2025 Full-Year Trends
Solana’s TVL grew significantly, ending around $9-13 billion range, peaking higher before corrections, up sharply from prior years, placing it as the #2-3 chain behind Ethereum. Institutional inflows via Solana ETFs/ETPs: ~$3.6 billion in 2025 per CoinShares, a ~10x increase from 2024, making Solana one of the top altcoin beneficiaries.
Cumulative ETF assets under management crossed $1 billion by early 2026, with consistent positive flows even during price dips like +$95 million in late December 2025; +$6.8 million on Jan 5, 2026. Broader ecosystem revenue: Apps generated $2.39 billion in 2025 +46% YoY, fueled by DEX volume hitting $1.5 trillion.
Early 2026 Momentum
Positive start with ETF inflows continuing like the multi-million daily in first week. TVL currently ~$8.77 billion, slight 24h dip of -3.45%, but stable overall. High activity: 2.2+ million daily active addresses, supporting ongoing capital attraction.

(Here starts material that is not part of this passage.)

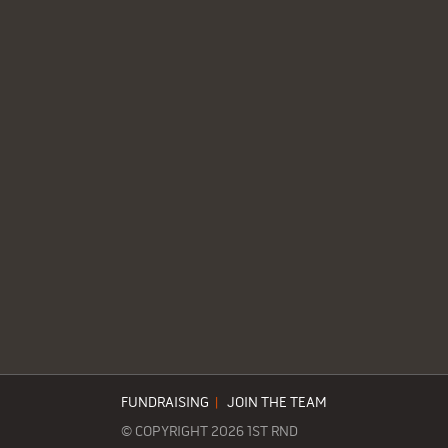
FUNDRAISING
|
JOIN THE TEAM
© COPYRIGHT 2026 1ST RND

Compared to Hyperliquid’s recent $80 million daily peak, Solana’s on-chain net inflows are lower daily but benefit from broader institutional channels (ETFs) and retail/memecoin-driven volume. Strong institutional adoption— ETFs projected to accelerate in 2026 with potential new approvals and network upgrades like Alpenglow for faster finality position Solana for sustained inflows.

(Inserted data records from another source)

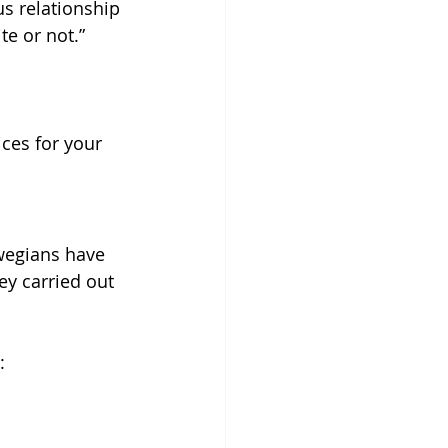
s relationship 
te or not.”
ices for your 
wegians have 
ey carried out 
: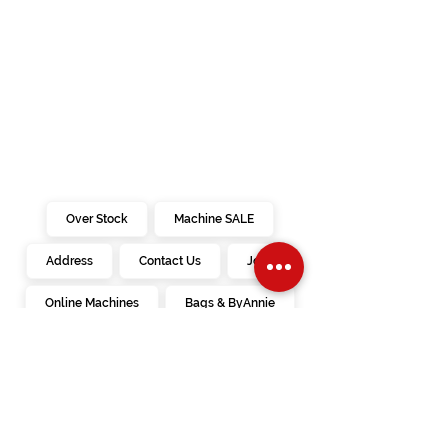
Over Stock
Machine SALE
Address
Contact Us
Jobs
Online Machines
Bags & ByAnnie
Books
Fabrics
Kits
Furniture
In Store Machines
Irons
Needles
Patterns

Short-term variability: shows on-chain flows are positive but not dominating daily rankings; price/TVL corrections in late 2025 reflected macro risks, but fundamentals (volume, users) remain robust. Solana ranks highly in DEX/perps volume and stablecoin transfers, often outpacing Ethereum in retail-driven metrics.
Inflows can fluctuate rapidly with market conditions. Hyperliquid’s performance attracts “serious money”— whales, high-frequency traders, while Solana’s ETFs e.g., potential Morgan Stanley products draw TradFi billions.
Derivatives dominance: On-chain perps are DeFi’s growth engine, potentially capturing 25-50% of spot/perp volume by end-2026 as DEXs improve execution. Hyperliquid’s rise pressures incumbents e.g., Solana-based perps like Jupiter, spurring upgrades (privacy, interoperability, RWAs).
Regulatory scrutiny on derivatives, macro downturns, or unlock-driven outflows could reverse flows. Hyperliquid’s inflow leadership underscores DeFi’s pivot to high-efficiency trading infrastructure, potentially accelerating on-chain derivatives toward a $1T market.
Solana’s trends point to deeper TradFi integration. These dual paths suggest a more mature, fragmented DeFi landscape in 2026—specialized chains thriving alongside broad ecosystems—driving innovation but increasing competition for capital. Flows remain highly sensitive to market sentiment and upgrades.